**TEXT SECTION**
^^^^^^^^
Subject: NYTimes.com Article: Is Google God?
Date: Sun, 29 Jun 2003 09:24:15 -0500 (EST)
From: info@blacklistedjournalist.com
To: info@blacklistedjournalist.com
June 29, 2003
Is Google God?
By THOMAS L. FRIEDMAN
Since 9/11 the world has felt increasingly fragmented.
Reading the papers, one senses that many Americans are emotionally withdrawing
from the world and that the world is drifting away from America. The powerful
sense of integration that the go-go-globalizing 1990's created, the sense that
the world was shrinking from a size medium to a size small, feels over now.
The reality, though, is quite different. While you were
sleeping after 9/11, not only has the process of technological integration
continued, it has actually intensified " and this will have profound
implications. I recently went out to Silicon Valley to visit the offices of
Google, the world's most popular search engine. It is a mind-bending experience.
You can actually sit in front of a monitor and watch a sample of everything that
everyone in the world is searching for. (Hint: sex, God, jobs and, oh my word,
professional wrestling usually top the lists.)
In the past three years, Google has gone from processing
100 million searches per day to over 200 million searches per day. And get this:
only one-third come from inside the U.S. The rest are in 88 other languages.
"The rate of the adoption of the Internet in all its forms is increasing,
not decreasing," says Eric Schmidt, Google's C.E.O. "The fact that
many [Internet companies] are in a terrible state does not correlate with users
not using their products."
^^^^^^^^
[Saved entries]
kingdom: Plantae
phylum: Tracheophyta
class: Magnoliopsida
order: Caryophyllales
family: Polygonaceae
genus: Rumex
^^^^^^^^
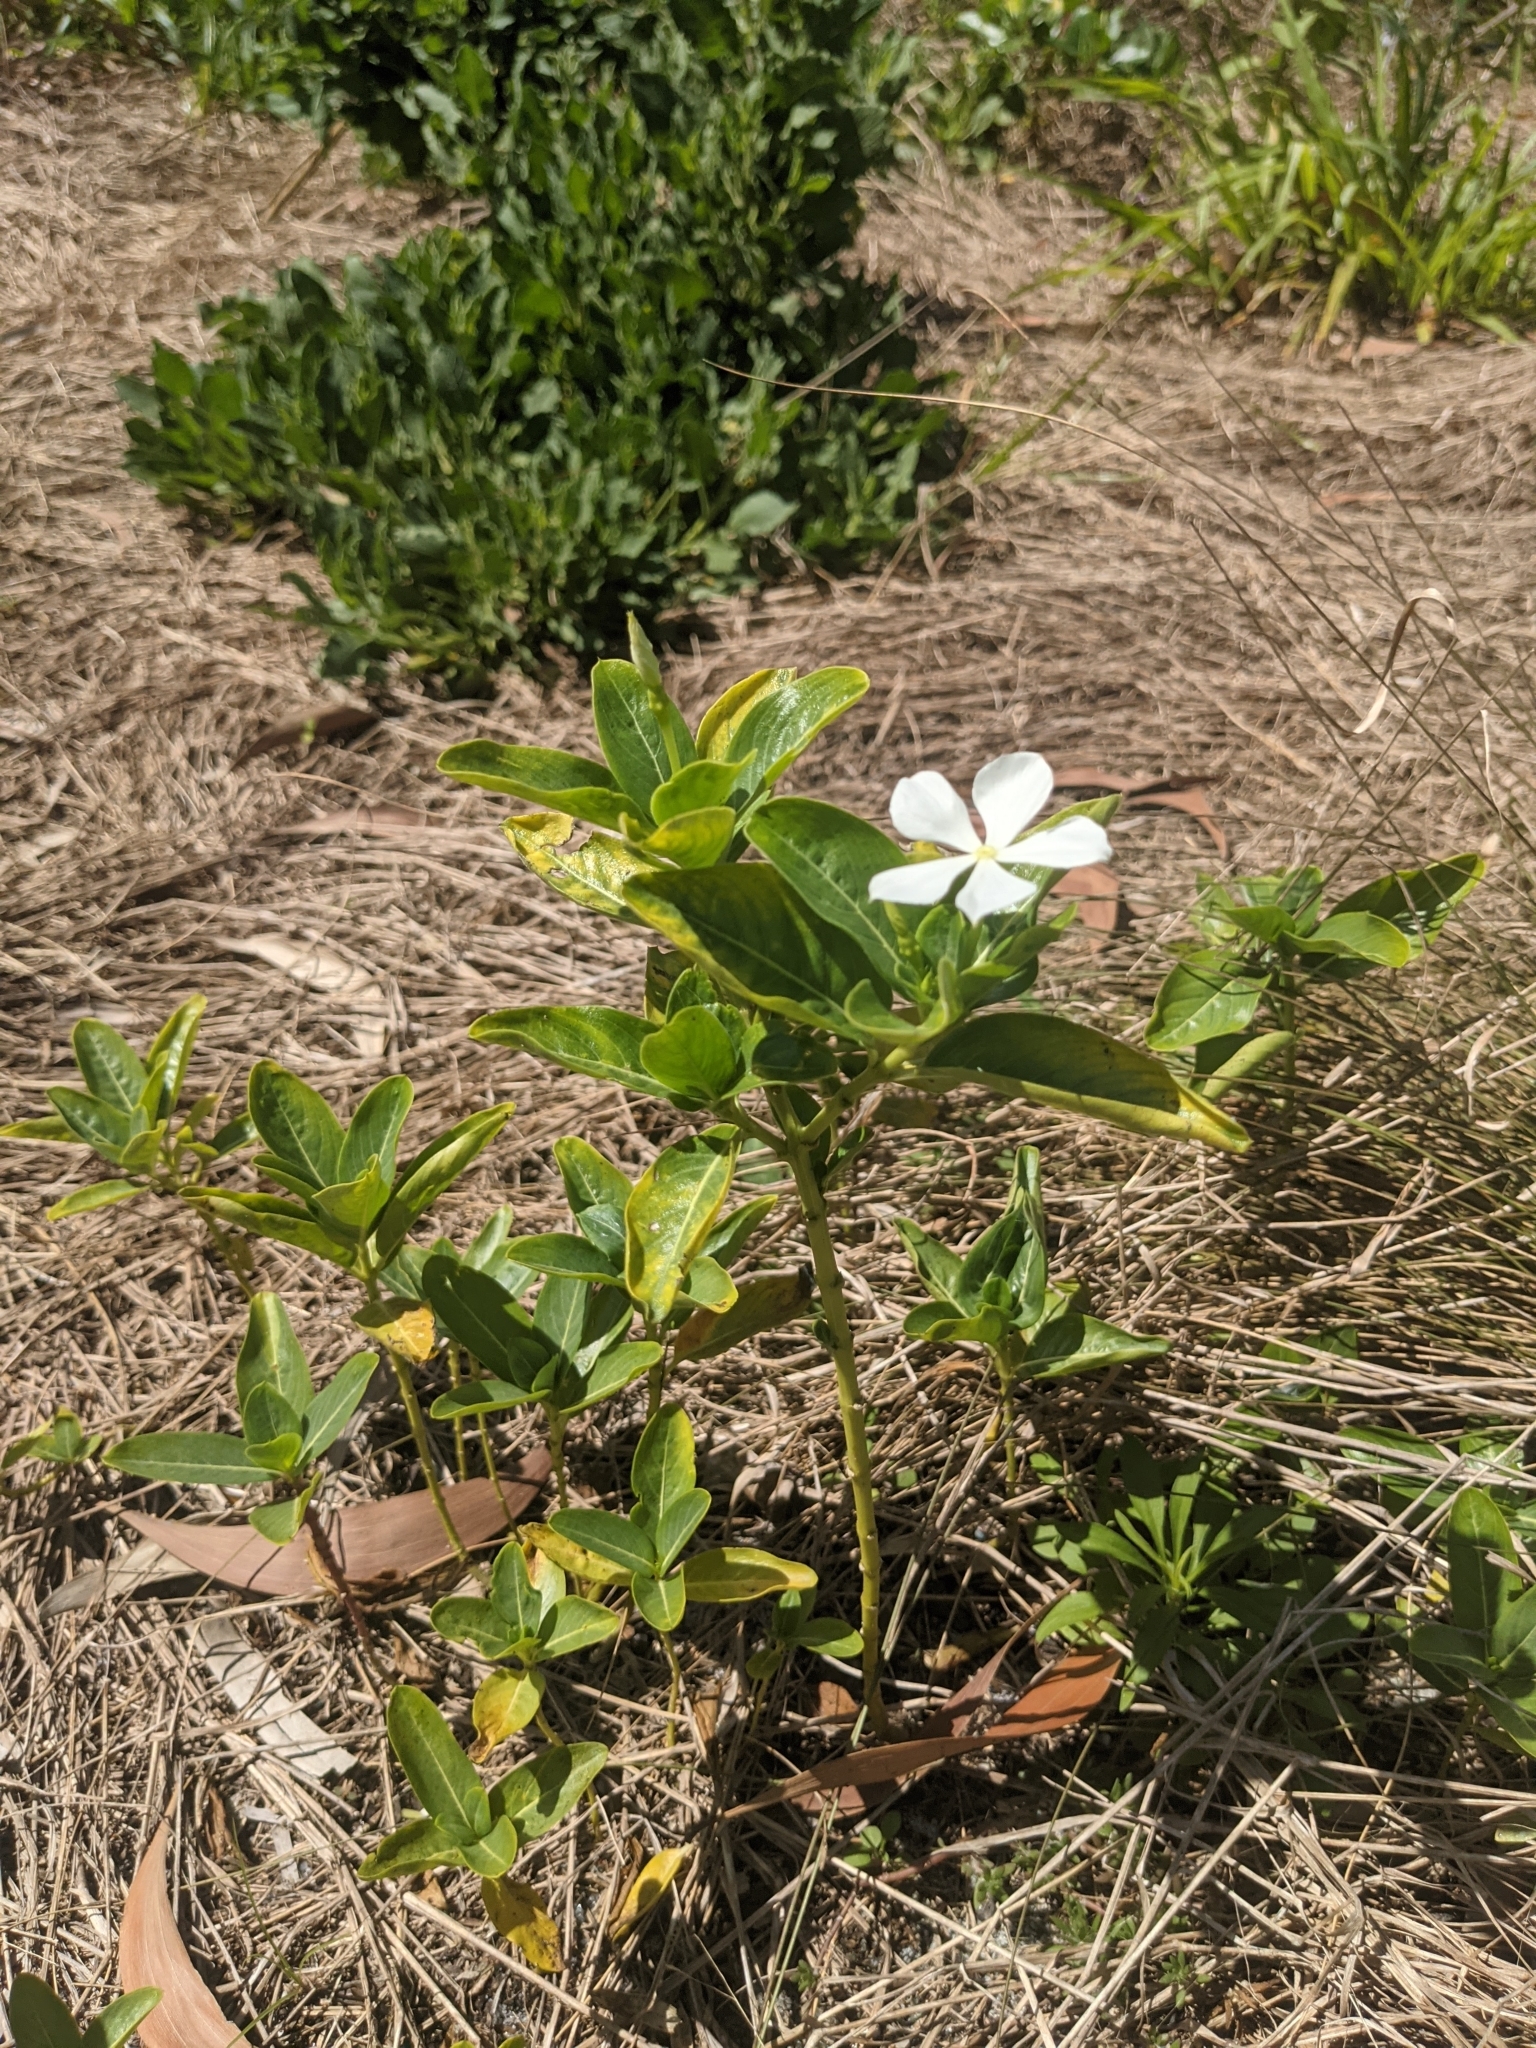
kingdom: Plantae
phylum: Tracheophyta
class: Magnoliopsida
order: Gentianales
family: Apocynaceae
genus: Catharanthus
^^^^^^^^
**DIRECTIONS FOR THIS TASK**
Which search topics does the Google column say usually top the lists? Name all of them.

**EXERCISE ANSWER**
Sex, God, jobs and professional wrestling.